Sur la partie aurifère, l’approche se veut davantage défensive mais procède de la même analyse. Le déséquilibre entre l’offre et la demande s’avère d’ailleurs encore plus criant. En effet, nous constatons une baisse de la production très marquée, en dépit d’une demande toujours importante, soutenue par la consommation du secteur de la joaillerie et par l’émergence de nouveaux consommateurs provenant notamment d’Asie. Les valeurs de ce segment nous paraissent donc clairement en retard et les valorisations attractives au regard de la bonne tenue du cours de l’or et du potentiel de génération de liquidité sur les deux prochaines années. En ce sens, nous avons renforcé nos investissements dans les sociétés Goldcorp et Pretium Resources.

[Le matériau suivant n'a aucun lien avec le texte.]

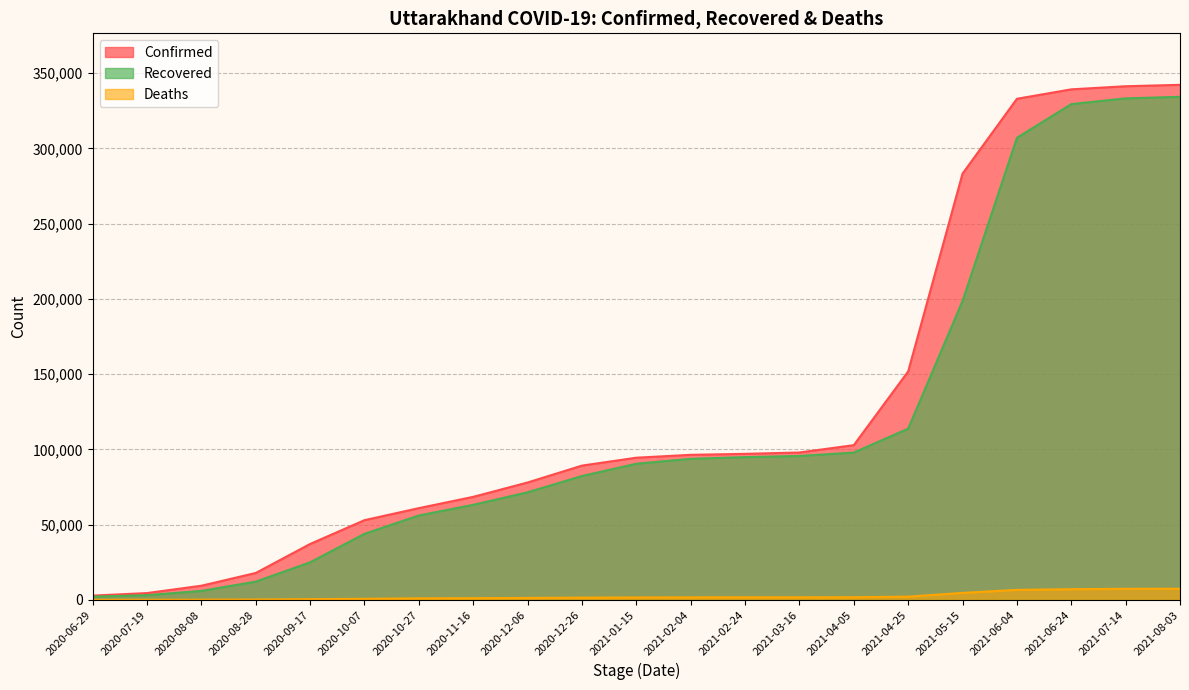

Where is Deaths nearest to the value 3702?

2021-05-15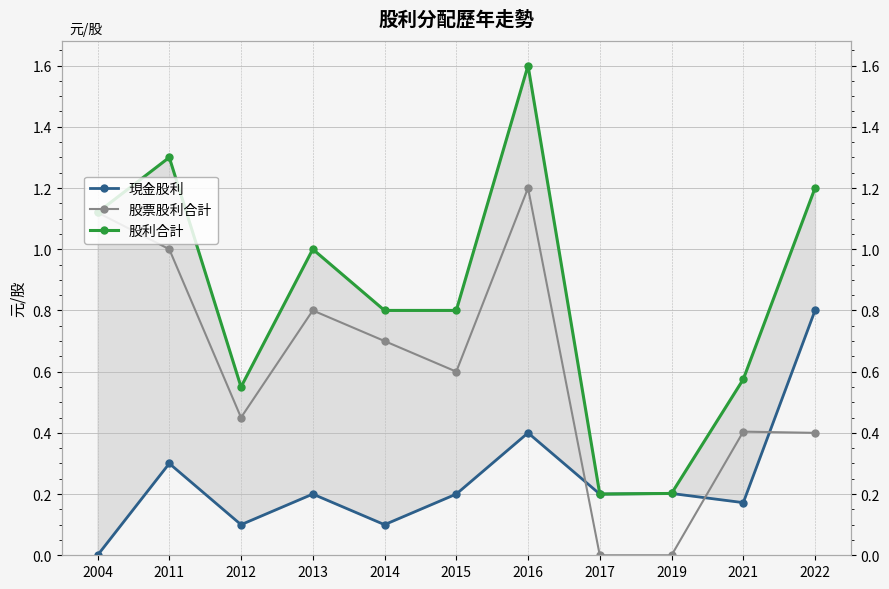

What are all the series names shown in the legend?

現金股利, 股票股利合計, 股利合計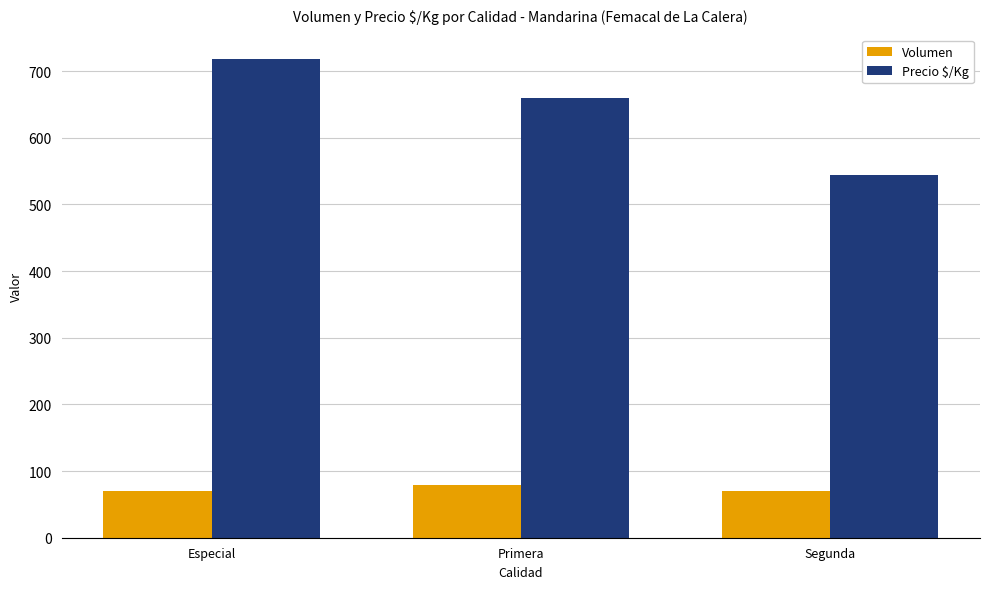

What is the minimum value shown in the chart?

69.4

Enfin, nous avons dernièrement accru nos pondérations dans le secteur de la santé. Ces investissements ont été concentrés sur des thématiques liées au vieillissement de la population et à la recherche en oncologie, avec l’entrée en portefeuille d’AstraZeneca. Secteur actuellement sous-détenu par les investisseurs, la santé a subi des corrections importantes en 2014 suite aux craintes liées à l’abrogation de l’Obamacare et aux tensions sur le prix des médicaments. Les récents investissements constituent néanmoins des relais de croissance prometteurs. Nous concevons ce thème comme un positionnement de long terme relativement défensif, profitant de plus de valorisations historiques attrayantes.